Bugs while implementing MNIST 0-9 from scratch

aniruddh · January 25, 2021, 10:52am

For each corresponding tensor in the train_set I have used the train_y labels as [0,1,2,3,4,5,6,7,8,9]. I am confused as to how the loss function should be written in this case, I read about the categorical_cross_entropy loss function and I know that works, but I am unable to write my batch accuracy function after that.

In case of a binary classification it made sense. For 0-9, I added a stable softmax function, a categorical_cross_entropy function, but now I don’t know how my batch_accuracy function should be like. Help appreciated.

Another alternative approach which is provided here where a one hot encoding label has been added, but what if i do not want to go down that road?

jimmiemunyi · January 25, 2021, 12:18pm

For batch_accuracy, you want to use the function torch.argmax which will return the index of the largest prediction (assumes that is what your model is predicting)

You could try and see how I implemented the batch_accuracy in this notebook:

github.com

jimmiemunyi/deeplearning-experiments/blob/main/notebooks/MNIST_From_Scratch.ipynb

{
  "nbformat": 4,
  "nbformat_minor": 0,
  "metadata": {
    "colab": {
      "name": "MNIST From Scratch.ipynb",
      "provenance": [],
      "collapsed_sections": [],
      "include_colab_link": true
    },
    "kernelspec": {
      "name": "python3",
      "display_name": "Python 3"
    }
  },
  "cells": [
    {
      "cell_type": "markdown",
      "metadata": {
        "id": "view-in-github",

This file has been truncated. show original

aniruddh · February 5, 2021, 2:42pm

thanks @jimmiemunyi, argmax is definitely a helpful tool to keep up my sleeve.
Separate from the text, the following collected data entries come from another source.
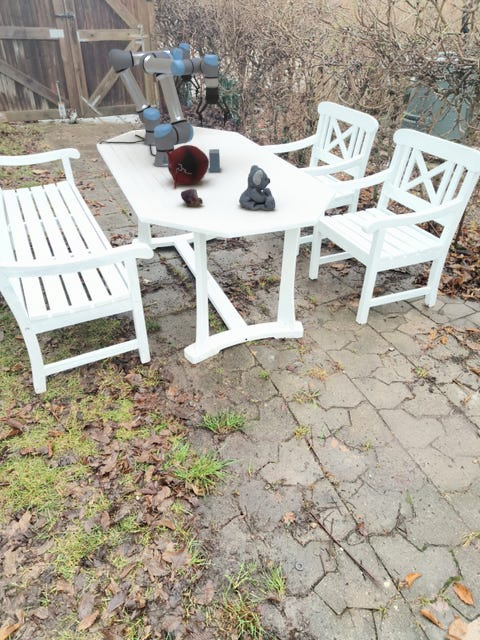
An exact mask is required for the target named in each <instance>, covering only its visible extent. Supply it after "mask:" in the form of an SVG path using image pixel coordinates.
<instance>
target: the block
mask: <svg viewBox="0 0 480 640" xmlns="http://www.w3.org/2000/svg"><path fill="white" fill-rule="evenodd" d="M208 156H209V157H208V160H209V173H211V174H212V173H221V161H220V160H221V159H220V158H221V157H220V149H219V148H215V149H209V150H208Z"/></svg>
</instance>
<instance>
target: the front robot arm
mask: <svg viewBox="0 0 480 640" xmlns="http://www.w3.org/2000/svg"><path fill="white" fill-rule="evenodd" d="M138 66H139V69H140V70H141V71H142V73H144V74H146V75H155V78H156V80H158V81H159V83H160V86H161V90H162V94H163V98H164V101H165V104H166V109H167V112H168V116H169V120H170V121H169V123H161V125H158V126H156V127H155V129H154V136H155V145H154V146H155V154H154V153H153V151H152V145H150V144H149V145H148V146H149V152H150V154H151V155H152V156H153V157H154V165H155V166H157V167H163V168H164V167H165V168H168V155H167V153H166V151H165V149H167V150H168V152H169V153H171V152H172V151H173V150H175V146H178V145H183V144H187V143H190V142H191V141H192V140H193V138H194V135H195V134H194V133H195V131H194V128H193V125H192V124H191V123H190V122H188V120H187V118H186V117H184V114H183V110H182V105H181V103H180V99H179V98H178V94H177V91H176V88H177V86H176V87H175V83H176V82H175V80H174V76H176V77H177V76H181V75H190V74H191V75H199V74H200V75H201V74H202V75H204V85H205V96H203V95H200V99H199V102H198V105H197V107H196V110H195V114H196V115H198V121H199V122H200V127H201V128H203V127H204V123H203V114H202V113H203V112H204V111H205V109H206V108H207V107H208V105H209V106H210V105H214V106H216V105H217V106H218V108H219V109H220V110H221V111H222V112H223V127H224V128H225V127H226V126H227V125H226V121H228V114H231V110H230V108H229V106H228V104H227V102H226V99H225V95H220V90H219V61H218V55H216V54H205V55H204V56H203V58H200V57H193V58H190V59H185V60H179V59H174V57H173V56H172V55H171V54H170V53H169V52H153V53H145V54H143V55H142V56H141V58H140V60H139V65H138ZM204 100H205V101H206V102H205V104H204V105H203V106H202V103H203V101H204ZM220 100H221V101H222V102H223V105H224V106H223V105H222V103H220V102H219V101H220ZM201 106H202V108H201ZM224 107H225V108H224ZM135 136H136V137H138V138H140V139H141V140H145V137H143V136H140V135H138V134H135Z"/></svg>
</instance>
I got an increasing accuracy on my model the first time. I do not know if this is a stupid mistake, but on restarting the kernel suddenly my accuracy drops and stays constant. I tried running your exact code on my colab and I got the same error. Do not know if I should spend more time debugging this or move ahead to the next chapter.

jimmiemunyi · February 7, 2021, 6:00pm

Hello

What part exactly do you get the constant dropping error? What were you trying to implement. I have just ran my notebook again and the model is training with the loss decreasing (although the accuracy gets constant after some time on 96% which is not a bad model)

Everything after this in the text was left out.